I do have personal experence with Hi-Point. I had one and tried it for a few years. I even spent a wad of money trying to fix it. I told by gun smiths that it was junk and not worth spending the money to fix it. My Hi-Point did nothing but FTF. Worst of all it had a tendancy to eject the magazine after firing a round or two.

I am sure there are alot of good stories out there about Hi-Point but that is my story and why I vote NO on Hi-Points.


----------



## TcRoc (Mar 26, 2008)

The Glock comments crack me up,,if I based all my judements on things I've read I'd be a hermit


----------



## Todd (Jul 3, 2006)

drgriffi1 said:


> It is a good throw away gun (use once and toss it in the river), but that's about it.


Apparently it's that time again for the friendly reminder of ....

WE DO NOT DISCUSS, ALLUDE TO, INSINUATE IN ANY WAY TO, ANY ILLEGAL ACTIVITY ON THE FORUM! If there is any confusion on this issue, read this thread http://www.handgunforum.net/showthread.php?t=11796

I swear to God, the next person that even mentions doing something illegal, joking or not, is gone!


----------



## Dsig1 (Dec 23, 2007)

I've owned or shot extensively the following brands/guns: Beretta 96, Bersa 380, KelTec 380, S&W Sigma 40, Kimber CDP, Kimber TLE, Glock 19, Taurus 24/7, Browning Buckmark, SA XD9SC and various wheel guns.

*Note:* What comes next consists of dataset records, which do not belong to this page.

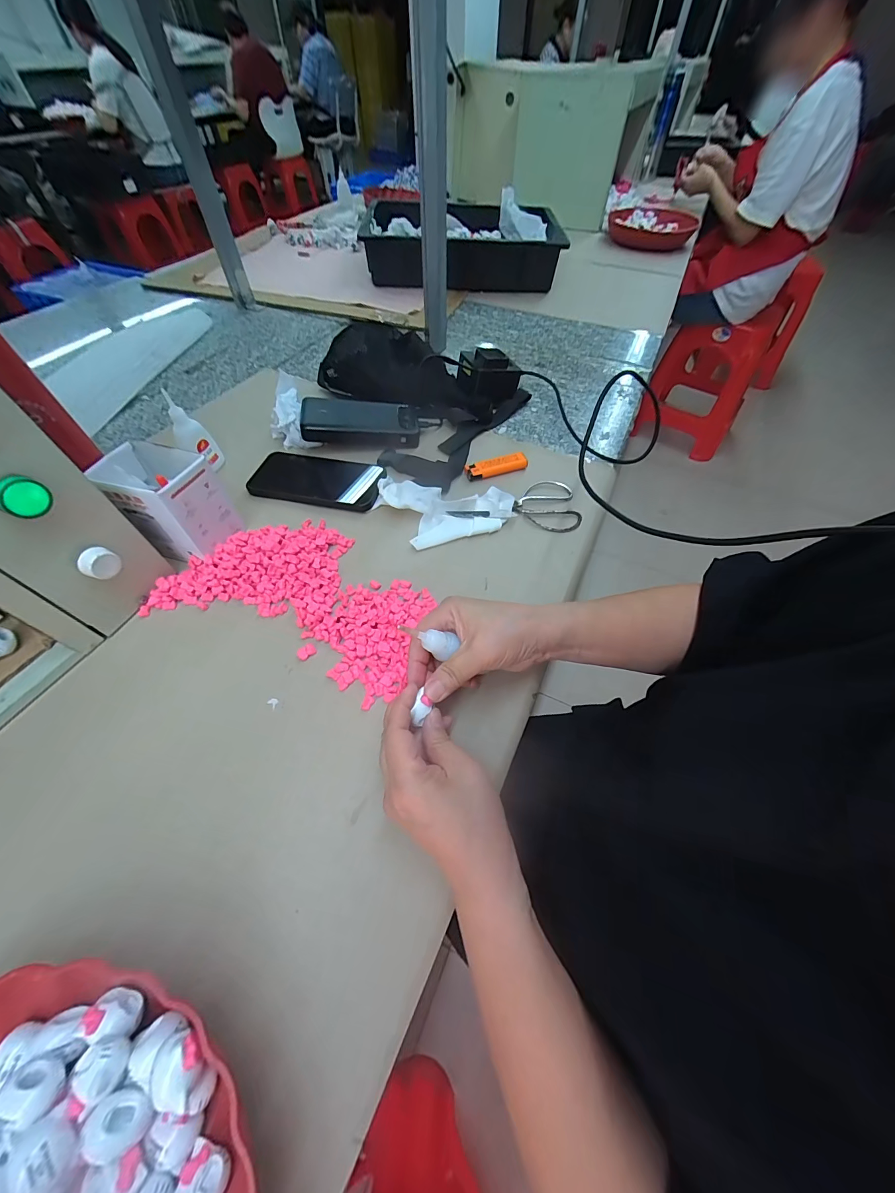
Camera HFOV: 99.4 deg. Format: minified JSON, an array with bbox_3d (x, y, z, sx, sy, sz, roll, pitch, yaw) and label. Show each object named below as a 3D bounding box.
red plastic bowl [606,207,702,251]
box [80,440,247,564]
[{"bbox_3d":[0.593,-1.081,1.108,0.219,0.057,0.232,0,56,0],"label":"red plastic bowl"},{"bbox_3d":[-0.281,-0.095,0.389,0.089,0.094,0.071,11,57,7],"label":"box"}]

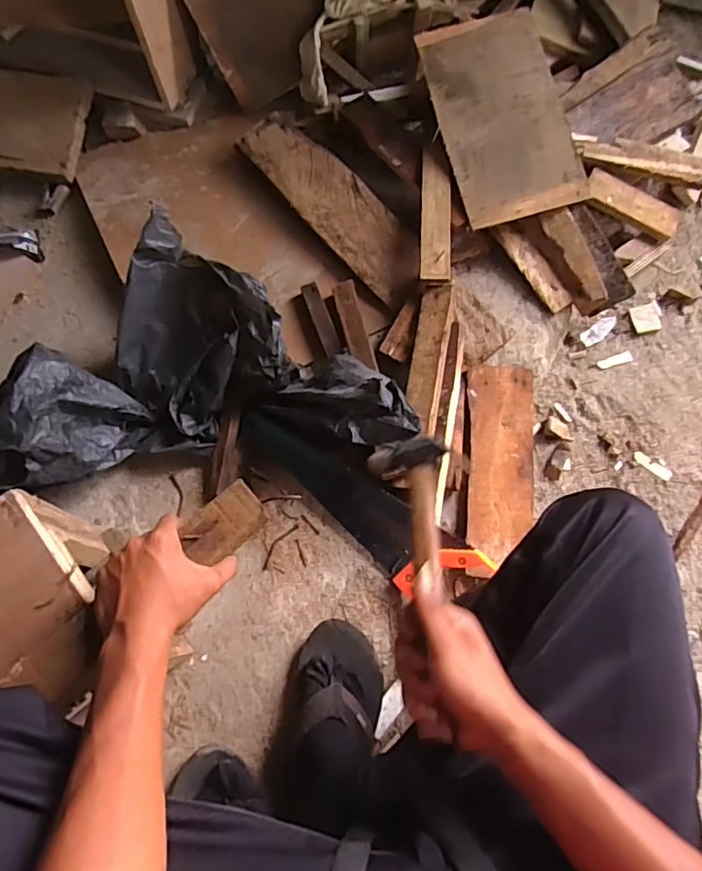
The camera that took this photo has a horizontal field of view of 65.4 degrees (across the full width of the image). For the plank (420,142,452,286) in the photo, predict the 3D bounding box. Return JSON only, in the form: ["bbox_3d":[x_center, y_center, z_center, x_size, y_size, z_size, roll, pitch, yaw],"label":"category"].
[{"bbox_3d":[0.131,-0.343,0.844,0.046,0.013,0.239,-1,75,13],"label":"plank"}]

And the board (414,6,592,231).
[{"bbox_3d":[0.239,-0.506,0.865,0.195,0.015,0.328,-15,86,-1],"label":"board"}]

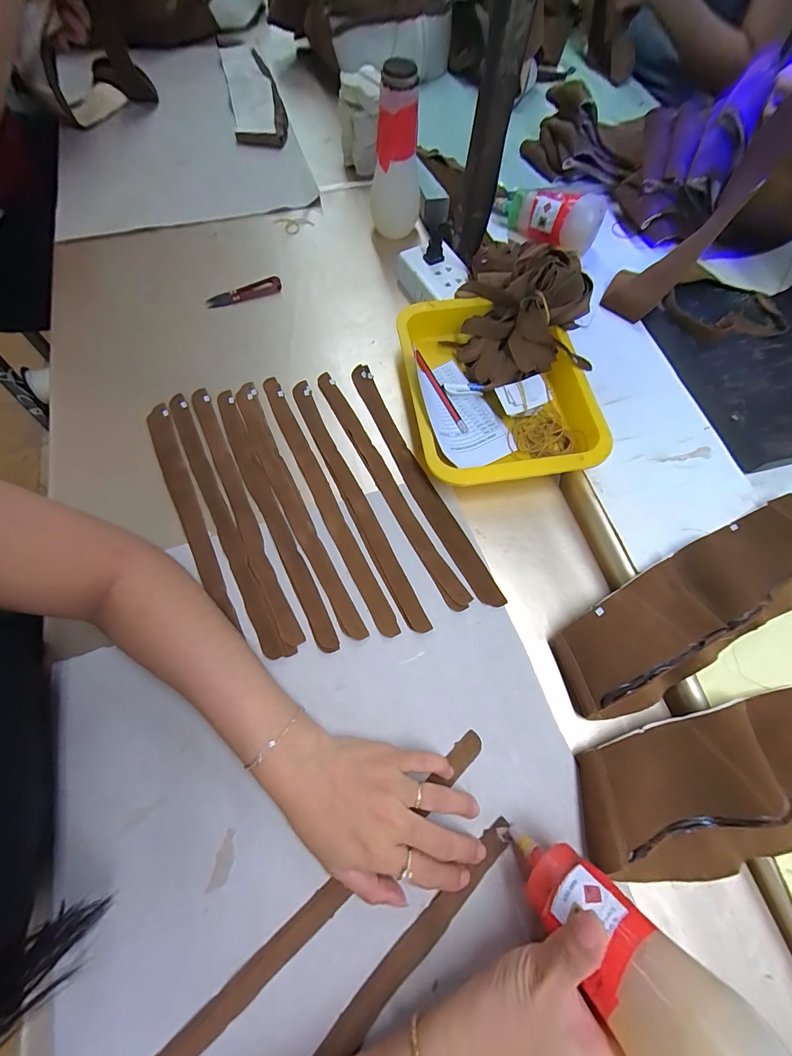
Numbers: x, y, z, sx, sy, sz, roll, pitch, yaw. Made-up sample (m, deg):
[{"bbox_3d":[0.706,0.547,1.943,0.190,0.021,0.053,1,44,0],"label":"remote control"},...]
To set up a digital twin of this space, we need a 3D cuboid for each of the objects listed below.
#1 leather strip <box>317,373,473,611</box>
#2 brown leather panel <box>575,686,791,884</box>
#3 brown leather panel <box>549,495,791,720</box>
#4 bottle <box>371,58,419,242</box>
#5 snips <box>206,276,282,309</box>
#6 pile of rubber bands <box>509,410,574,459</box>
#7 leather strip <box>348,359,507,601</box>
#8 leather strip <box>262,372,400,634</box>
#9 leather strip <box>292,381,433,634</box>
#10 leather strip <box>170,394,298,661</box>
[{"bbox_3d":[-0.013,-0.052,0.424,0.024,0.004,0.317,-27,71,-13],"label":"leather strip"},{"bbox_3d":[0.316,0.200,0.315,0.343,0.032,0.108,-9,68,-6],"label":"brown leather panel"},{"bbox_3d":[0.306,0.065,0.369,0.341,0.035,0.095,-25,71,-12],"label":"brown leather panel"},{"bbox_3d":[0.000,-0.491,0.509,0.063,0.173,0.059,-2,68,-3],"label":"bottle"},{"bbox_3d":[-0.207,-0.320,0.527,0.101,0.020,0.014,-24,71,-11],"label":"snips"},{"bbox_3d":[0.164,-0.106,0.443,0.071,0.010,0.059,-14,69,-8],"label":"pile of rubber bands"},{"bbox_3d":[0.024,-0.058,0.429,0.031,0.010,0.320,-24,71,-12],"label":"leather strip"},{"bbox_3d":[-0.078,-0.036,0.411,0.021,0.007,0.323,-25,71,-12],"label":"leather strip"},{"bbox_3d":[-0.045,-0.035,0.414,0.021,0.011,0.315,-24,71,-12],"label":"leather strip"},{"bbox_3d":[-0.180,-0.014,0.395,0.024,0.007,0.319,-27,71,-12],"label":"leather strip"}]

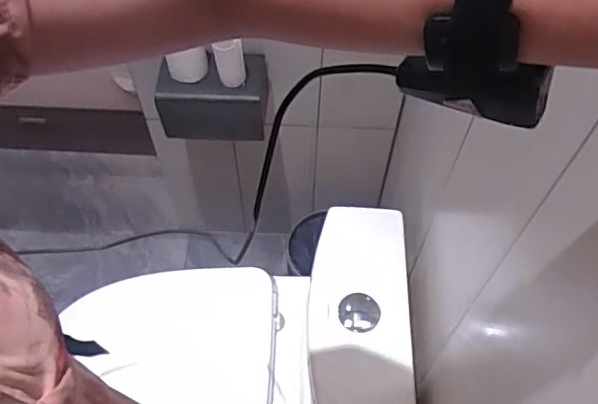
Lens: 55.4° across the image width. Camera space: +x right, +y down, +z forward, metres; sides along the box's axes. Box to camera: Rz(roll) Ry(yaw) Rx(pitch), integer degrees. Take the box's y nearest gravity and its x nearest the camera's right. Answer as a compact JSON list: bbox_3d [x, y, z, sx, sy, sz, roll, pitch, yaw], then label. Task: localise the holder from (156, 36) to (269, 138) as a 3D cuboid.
[{"bbox_3d":[-0.168,-0.232,1.096,0.207,0.203,0.138,3,56,0],"label":"holder"}]

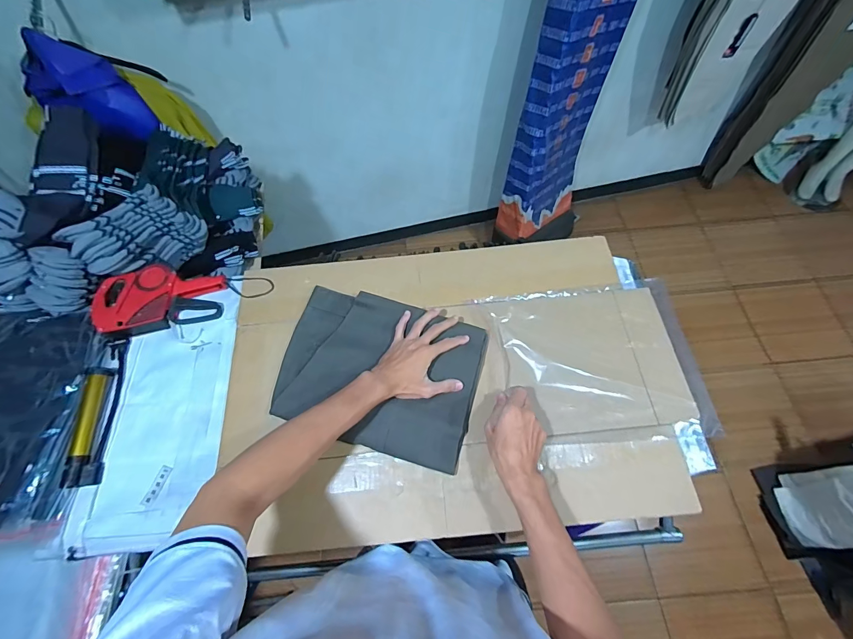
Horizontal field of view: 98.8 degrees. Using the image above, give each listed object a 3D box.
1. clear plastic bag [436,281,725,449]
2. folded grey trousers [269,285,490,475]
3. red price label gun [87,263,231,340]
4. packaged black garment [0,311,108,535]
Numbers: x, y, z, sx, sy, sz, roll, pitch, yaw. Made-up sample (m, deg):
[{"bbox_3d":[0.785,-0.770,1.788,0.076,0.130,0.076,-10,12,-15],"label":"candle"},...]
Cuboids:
[{"bbox_3d":[0.269,0.069,0.650,0.412,0.022,0.266,-6,66,-2],"label":"clear plastic bag"},{"bbox_3d":[-0.084,0.085,0.633,0.344,0.034,0.252,14,65,8],"label":"folded grey trousers"},{"bbox_3d":[-0.514,-0.045,0.711,0.223,0.051,0.124,-14,65,-5],"label":"red price label gun"},{"bbox_3d":[-0.729,0.159,0.608,0.303,0.035,0.362,-6,64,-2],"label":"packaged black garment"}]

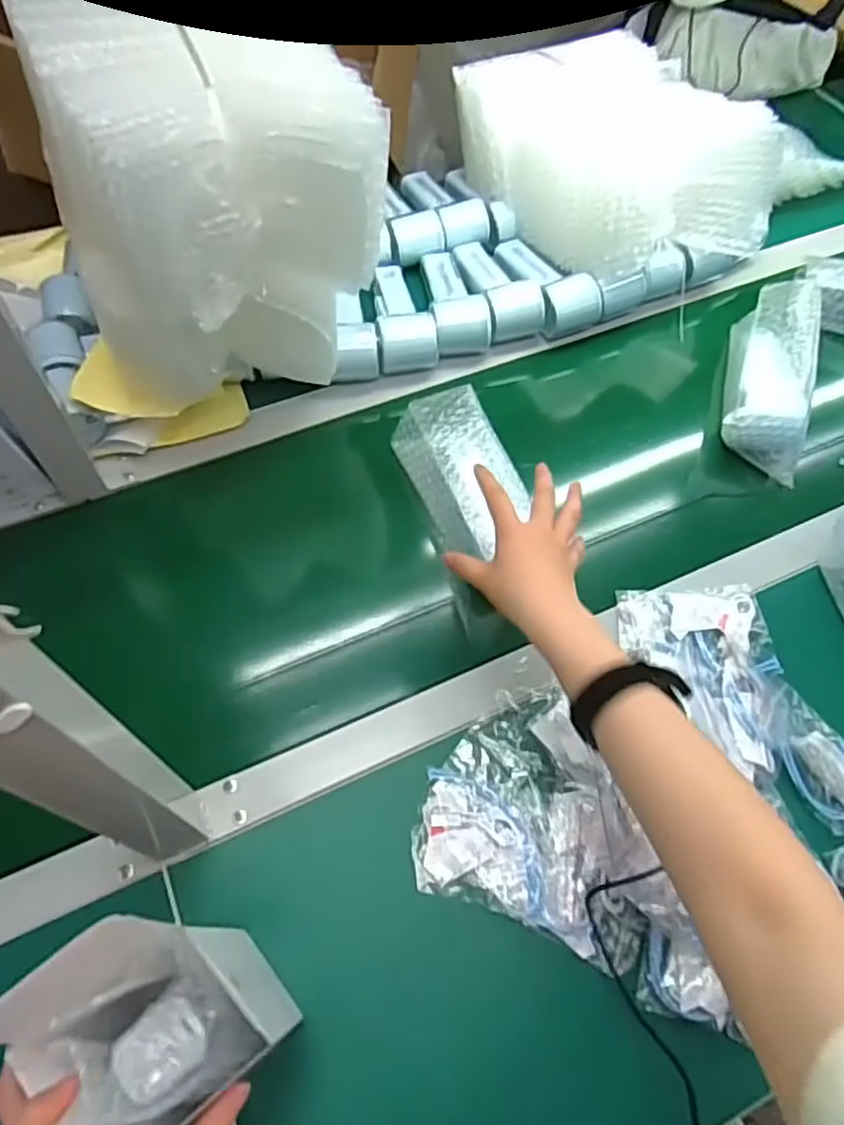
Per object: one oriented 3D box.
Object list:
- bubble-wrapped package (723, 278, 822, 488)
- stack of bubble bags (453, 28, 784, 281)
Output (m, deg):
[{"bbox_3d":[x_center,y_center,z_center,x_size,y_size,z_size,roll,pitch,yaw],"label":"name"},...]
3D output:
[{"bbox_3d":[0.364,-0.196,0.725,0.075,0.078,0.207,18,61,7],"label":"bubble-wrapped package"},{"bbox_3d":[0.207,-0.450,0.788,0.203,0.152,0.310,-24,65,-16],"label":"stack of bubble bags"}]

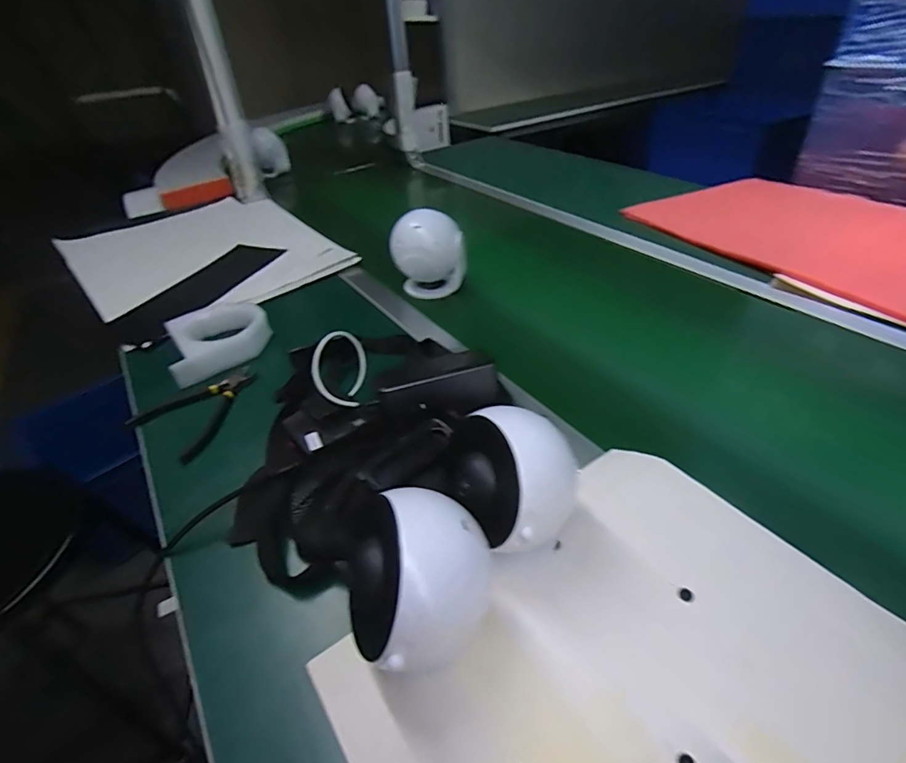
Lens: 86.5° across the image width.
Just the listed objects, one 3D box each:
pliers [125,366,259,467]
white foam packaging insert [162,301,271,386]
[{"bbox_3d":[-0.292,0.027,0.571,0.109,0.017,0.133,20,43,27],"label":"pliers"},{"bbox_3d":[-0.329,-0.060,0.660,0.125,0.034,0.146,27,48,34],"label":"white foam packaging insert"}]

I never ran into a lemon that I wouldn't trust to save my life in this group of guns.


----------



## sig09 (Nov 10, 2008)

bdp2000 said:


> Wait for it...
> 
> :watching:


:anim_lol:


----------



## george ries (Oct 29, 2006)

:smt022my glock 19 is a fine gun and i do trust my life with it i had a charles daley 45 auto and it sucked and the taurus revolvers i had would jam because the cylinder timing was off taurus said and these gun were new out of the box and they were junk!


----------



## tholmes876 (Mar 1, 2008)

EDIT: Oops...didn't read the second page and assumed it ended after the first. Apparenty the situation has been handled already, making my comment irrelevant.


----------